Many of Tesla’s short sellers have closed out their positions over the course of 2020, with short interest falling to 6% of the float from nearly 20% a year ago, according to S3 data.
“The short squeeze has been going on all year. It’s been an angled straight line down," Dusaniwsky said. “The big thing about Tesla as opposed to any other stock is that the vast majority of retail shareholders will never be sellers. They love the stock, they love the car, they love Elon Musk and they are adamant long shareholders."
Tesla’s shares soared this year as it notched five consecutive quarters of profits and amid growing sentiment on Wall Street that the shift toward electric vehicles is accelerating. The company was added to the S&P 500 Index on Dec. 21 and several smaller EV stocks have rallied along with it.
The next potential catalyst comes in early January, when Tesla reports fourth-quarter vehicle production and delivery figures. Tesla expects to deliver half a million cars in 2020, a huge milestone for a company that initially struggled to mass-produce its Model 3 and is now building additional factories in Berlin and Austin, Texas.
“Tesla checks a lot of boxes for investors in terms of people wanting growth, disruption, electrification," said Dan Levy, an analyst at Credit Suisse. “They operationally had a good year, but there are also broader trends in the market as well. There was clearly more interest in shorting the stock before 2020, and then 2020 knocked out a lot of shorts."

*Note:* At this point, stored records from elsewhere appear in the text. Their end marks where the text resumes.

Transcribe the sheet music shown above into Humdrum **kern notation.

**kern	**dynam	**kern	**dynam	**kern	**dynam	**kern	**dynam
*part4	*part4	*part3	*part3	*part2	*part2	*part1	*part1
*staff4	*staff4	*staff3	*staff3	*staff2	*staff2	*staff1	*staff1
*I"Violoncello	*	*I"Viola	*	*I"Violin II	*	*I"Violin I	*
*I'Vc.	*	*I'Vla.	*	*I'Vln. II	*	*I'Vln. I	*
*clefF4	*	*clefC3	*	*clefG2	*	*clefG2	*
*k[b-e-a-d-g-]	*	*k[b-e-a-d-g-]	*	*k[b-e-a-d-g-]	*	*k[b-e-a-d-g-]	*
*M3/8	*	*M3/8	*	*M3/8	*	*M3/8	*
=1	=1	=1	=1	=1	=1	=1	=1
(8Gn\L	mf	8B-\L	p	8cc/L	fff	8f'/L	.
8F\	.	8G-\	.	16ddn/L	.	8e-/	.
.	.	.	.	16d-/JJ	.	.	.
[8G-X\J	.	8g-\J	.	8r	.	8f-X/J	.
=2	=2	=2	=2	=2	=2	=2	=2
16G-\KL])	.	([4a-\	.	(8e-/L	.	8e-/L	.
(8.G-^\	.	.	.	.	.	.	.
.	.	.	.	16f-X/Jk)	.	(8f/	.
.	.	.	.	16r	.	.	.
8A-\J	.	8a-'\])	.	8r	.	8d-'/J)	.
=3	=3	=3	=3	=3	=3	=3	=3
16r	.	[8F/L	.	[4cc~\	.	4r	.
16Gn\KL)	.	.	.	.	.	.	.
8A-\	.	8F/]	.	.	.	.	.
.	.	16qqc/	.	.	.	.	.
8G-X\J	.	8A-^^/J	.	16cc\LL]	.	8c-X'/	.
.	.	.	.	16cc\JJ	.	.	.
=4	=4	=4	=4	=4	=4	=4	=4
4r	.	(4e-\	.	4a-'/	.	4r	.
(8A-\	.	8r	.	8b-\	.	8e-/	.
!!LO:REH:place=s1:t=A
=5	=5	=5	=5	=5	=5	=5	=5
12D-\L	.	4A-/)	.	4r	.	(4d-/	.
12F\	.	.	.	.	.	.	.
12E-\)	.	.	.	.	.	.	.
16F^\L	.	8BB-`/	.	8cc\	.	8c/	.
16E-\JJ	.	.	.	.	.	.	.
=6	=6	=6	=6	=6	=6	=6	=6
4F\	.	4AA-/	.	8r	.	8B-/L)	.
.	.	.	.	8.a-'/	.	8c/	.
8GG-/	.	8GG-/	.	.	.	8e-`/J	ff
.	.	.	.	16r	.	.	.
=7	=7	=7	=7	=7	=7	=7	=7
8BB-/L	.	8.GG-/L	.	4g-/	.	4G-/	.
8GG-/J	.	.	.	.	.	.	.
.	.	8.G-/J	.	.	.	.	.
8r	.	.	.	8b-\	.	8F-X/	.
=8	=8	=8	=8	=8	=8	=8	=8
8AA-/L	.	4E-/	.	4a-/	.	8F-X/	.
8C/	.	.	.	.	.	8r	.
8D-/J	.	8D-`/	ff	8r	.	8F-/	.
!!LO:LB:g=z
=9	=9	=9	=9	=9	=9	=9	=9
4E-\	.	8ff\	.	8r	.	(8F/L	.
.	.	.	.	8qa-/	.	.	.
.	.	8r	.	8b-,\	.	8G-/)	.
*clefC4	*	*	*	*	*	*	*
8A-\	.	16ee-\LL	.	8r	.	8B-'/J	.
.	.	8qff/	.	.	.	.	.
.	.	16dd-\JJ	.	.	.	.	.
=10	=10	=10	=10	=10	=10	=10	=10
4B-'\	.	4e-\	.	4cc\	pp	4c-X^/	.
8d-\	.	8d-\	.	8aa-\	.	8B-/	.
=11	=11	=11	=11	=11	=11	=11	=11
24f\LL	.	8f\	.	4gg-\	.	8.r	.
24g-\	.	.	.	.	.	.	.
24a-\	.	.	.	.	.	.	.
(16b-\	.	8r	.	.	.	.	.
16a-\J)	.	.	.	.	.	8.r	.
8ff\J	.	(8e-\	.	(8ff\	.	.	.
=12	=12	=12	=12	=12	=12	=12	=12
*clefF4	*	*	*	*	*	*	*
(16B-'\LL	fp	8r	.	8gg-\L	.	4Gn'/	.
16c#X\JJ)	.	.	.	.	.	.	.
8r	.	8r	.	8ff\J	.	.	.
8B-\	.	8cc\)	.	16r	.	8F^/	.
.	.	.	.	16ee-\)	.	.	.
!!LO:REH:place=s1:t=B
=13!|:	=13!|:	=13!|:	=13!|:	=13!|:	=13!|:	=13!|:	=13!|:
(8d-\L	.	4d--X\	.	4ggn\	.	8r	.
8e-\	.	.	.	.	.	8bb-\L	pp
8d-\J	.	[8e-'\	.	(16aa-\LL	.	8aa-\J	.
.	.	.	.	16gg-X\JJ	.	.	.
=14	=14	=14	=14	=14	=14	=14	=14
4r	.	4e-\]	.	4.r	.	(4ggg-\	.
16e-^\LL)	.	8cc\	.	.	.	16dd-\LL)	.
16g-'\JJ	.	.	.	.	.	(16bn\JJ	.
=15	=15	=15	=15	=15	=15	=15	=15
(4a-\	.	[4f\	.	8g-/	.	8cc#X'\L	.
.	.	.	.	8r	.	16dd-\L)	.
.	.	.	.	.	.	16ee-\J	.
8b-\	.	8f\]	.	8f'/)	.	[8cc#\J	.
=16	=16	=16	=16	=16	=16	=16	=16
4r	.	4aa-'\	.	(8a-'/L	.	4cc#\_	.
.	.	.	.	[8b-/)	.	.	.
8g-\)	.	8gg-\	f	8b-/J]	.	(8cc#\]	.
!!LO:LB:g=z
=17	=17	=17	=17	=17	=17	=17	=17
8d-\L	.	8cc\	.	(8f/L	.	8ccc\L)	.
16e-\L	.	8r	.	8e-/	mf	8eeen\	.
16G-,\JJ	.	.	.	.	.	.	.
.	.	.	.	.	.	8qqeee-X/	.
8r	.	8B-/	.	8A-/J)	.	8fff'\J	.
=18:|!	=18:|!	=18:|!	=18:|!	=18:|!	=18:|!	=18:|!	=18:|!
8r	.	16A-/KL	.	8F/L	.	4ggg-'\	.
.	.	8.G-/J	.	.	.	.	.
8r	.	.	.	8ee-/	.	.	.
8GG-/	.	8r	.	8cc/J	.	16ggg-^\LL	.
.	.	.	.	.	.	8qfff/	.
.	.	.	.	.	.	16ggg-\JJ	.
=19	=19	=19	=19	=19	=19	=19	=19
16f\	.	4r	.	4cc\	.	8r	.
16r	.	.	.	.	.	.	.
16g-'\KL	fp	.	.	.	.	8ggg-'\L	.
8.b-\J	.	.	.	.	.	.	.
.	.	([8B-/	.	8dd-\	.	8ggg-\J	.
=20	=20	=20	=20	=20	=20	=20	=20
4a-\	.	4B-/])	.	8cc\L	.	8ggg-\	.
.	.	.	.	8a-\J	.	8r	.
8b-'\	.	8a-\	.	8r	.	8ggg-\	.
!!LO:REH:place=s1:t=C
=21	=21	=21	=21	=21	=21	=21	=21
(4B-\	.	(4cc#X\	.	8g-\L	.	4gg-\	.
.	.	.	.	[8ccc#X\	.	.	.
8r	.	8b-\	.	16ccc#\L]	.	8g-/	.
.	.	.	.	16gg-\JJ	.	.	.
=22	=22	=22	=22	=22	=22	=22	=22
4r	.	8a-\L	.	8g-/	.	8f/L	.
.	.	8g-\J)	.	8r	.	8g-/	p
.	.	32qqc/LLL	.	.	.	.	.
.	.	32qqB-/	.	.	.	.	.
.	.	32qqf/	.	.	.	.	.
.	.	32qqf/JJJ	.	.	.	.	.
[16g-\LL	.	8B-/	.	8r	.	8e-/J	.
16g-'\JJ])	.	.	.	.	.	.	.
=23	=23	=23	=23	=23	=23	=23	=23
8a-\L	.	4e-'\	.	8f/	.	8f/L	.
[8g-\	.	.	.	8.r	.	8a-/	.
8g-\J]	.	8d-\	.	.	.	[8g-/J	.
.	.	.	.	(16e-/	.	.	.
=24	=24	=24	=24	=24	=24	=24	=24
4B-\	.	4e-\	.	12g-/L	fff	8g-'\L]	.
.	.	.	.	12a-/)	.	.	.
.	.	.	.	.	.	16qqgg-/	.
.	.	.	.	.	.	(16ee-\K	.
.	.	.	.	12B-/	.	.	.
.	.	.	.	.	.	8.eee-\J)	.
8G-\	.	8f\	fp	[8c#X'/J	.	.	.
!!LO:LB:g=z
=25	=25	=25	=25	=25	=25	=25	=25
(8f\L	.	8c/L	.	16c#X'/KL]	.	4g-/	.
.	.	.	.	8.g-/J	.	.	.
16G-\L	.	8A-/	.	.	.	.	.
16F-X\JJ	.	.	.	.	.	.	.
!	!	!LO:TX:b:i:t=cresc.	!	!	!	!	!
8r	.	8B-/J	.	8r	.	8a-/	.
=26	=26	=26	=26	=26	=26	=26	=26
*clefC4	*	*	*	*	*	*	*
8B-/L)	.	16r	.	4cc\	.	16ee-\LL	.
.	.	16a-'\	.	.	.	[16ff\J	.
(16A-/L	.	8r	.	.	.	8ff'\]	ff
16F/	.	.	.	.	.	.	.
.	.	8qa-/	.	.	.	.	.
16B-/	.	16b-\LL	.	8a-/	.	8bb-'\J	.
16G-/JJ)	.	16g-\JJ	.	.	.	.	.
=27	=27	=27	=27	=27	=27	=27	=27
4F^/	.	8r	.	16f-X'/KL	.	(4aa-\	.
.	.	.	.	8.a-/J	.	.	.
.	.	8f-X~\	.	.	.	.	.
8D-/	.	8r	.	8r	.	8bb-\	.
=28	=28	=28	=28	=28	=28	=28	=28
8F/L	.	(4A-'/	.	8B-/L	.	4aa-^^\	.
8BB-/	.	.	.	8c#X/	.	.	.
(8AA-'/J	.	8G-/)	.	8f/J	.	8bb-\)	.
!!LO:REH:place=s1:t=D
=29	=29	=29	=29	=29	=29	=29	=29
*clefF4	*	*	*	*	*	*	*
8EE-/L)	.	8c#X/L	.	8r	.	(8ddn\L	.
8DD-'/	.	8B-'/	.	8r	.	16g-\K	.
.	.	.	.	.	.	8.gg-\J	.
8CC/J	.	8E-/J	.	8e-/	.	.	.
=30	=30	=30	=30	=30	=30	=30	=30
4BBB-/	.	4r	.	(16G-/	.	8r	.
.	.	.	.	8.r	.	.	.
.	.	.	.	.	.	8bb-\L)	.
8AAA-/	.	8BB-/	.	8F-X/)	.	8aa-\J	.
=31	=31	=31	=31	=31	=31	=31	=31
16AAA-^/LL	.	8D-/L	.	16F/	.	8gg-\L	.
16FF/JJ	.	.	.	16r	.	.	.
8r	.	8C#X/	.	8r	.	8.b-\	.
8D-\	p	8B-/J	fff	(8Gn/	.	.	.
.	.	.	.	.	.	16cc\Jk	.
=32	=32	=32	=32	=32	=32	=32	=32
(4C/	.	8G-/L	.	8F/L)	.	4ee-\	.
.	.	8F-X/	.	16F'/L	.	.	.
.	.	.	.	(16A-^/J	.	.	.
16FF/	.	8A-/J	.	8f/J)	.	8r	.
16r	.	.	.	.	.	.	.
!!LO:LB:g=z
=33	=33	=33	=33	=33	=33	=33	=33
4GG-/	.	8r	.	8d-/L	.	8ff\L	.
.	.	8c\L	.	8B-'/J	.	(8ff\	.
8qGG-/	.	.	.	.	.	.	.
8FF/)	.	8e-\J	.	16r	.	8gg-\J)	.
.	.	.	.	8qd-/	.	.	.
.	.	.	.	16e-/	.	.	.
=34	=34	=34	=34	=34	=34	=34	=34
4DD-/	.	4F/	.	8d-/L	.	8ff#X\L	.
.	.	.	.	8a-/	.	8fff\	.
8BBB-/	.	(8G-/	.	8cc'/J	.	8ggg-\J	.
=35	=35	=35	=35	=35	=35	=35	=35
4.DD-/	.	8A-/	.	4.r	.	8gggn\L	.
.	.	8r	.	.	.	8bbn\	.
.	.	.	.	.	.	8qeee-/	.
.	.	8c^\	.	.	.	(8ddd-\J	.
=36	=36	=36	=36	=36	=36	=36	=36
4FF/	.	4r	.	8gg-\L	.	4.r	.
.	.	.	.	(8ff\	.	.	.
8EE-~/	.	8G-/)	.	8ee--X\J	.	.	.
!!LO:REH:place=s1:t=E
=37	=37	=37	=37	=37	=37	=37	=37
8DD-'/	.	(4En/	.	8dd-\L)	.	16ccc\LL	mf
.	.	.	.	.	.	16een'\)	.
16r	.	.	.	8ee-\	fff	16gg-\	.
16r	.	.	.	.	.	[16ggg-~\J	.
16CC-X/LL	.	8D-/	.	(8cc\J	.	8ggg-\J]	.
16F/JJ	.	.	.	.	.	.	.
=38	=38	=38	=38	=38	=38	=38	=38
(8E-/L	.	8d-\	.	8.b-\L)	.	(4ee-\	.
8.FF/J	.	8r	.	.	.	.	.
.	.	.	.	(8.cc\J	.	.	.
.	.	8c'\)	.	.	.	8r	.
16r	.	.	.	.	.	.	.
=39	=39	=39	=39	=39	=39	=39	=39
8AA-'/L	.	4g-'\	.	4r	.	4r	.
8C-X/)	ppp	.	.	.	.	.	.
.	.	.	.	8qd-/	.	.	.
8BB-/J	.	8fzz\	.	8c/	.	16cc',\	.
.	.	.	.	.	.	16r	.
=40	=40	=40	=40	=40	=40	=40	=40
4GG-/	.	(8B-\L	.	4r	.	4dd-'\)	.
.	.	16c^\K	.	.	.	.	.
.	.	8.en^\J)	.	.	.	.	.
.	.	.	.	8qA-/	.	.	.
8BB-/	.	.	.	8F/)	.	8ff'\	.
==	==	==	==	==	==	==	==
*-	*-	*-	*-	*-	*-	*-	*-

In July, Chief Executive Officer Musk tweaked the noses of Tesla critics by selling limited-edition red-satin shorts with the company’s logo -- or what he called “short shorts." Fans have posted pictures of themselves wearing them as Tesla’s stock has rallied, and Musk tweeted a picture of a pair as a Christmas greeting.
Musk, who with an 18% stake is Tesla’s largest shareholder, has seen his own wealth balloon this year. He’s now the second-richest person on the planet after Jeff Bezos of Amazon.com Inc.